Sabtu, 15 Mar 2025 22:07 WIB

Pajak PPN 12 Persen QRIS, Pakar UNAIR: Masyarakat Bisa Beralih ke Transaksi Tunai

  • Reporter : Ade Resty
  • | Jumat, 27 Des 2024 14:05 WIB
Qris

Qris

selalu.id - Mulai 1 Januari 2025, Pemerintah akan menaikkan Pajak Pertambahan Nilai (PPN) menjadi 12 persen. Kebijakan ini menuai kritik, terutama terkait dampaknya pada transaksi menggunakan Quick Response Code Indonesian Standard (QRIS), salah satu metode pembayaran digital yang semakin populer di masyarakat.

Pakar Ekonomi dari Fakultas Ekonomi dan Bisnis (FEB) Universitas Airlangga (UNAIR), Prof. Dr. Rahmat Setiawan, SE, MM, menilai kebijakan ini berpotensi membuat masyarakat kembali beralih ke transaksi tunai.

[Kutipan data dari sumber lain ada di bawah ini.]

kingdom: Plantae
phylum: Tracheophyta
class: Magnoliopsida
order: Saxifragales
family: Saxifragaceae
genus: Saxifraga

“Kalau transaksi menggunakan QRIS terkena dampak PPN 12 persen, masyarakat akan memilih transaksi tunai. Orang akan berpikir, untuk apa menggunakan QRIS jika biayanya lebih tinggi?” ujar Prof. Rahmat.

Menurutnya, penerapan PPN pada transaksi QRIS bertentangan dengan upaya pemerintah dan Bank Indonesia (BI) yang selama ini mendorong masyarakat beralih ke pembayaran non-tunai.

Salah satu tujuan utama kampanye transaksi digital adalah efisiensi dan transparansi, termasuk pencegahan tindak pidana seperti pencucian uang.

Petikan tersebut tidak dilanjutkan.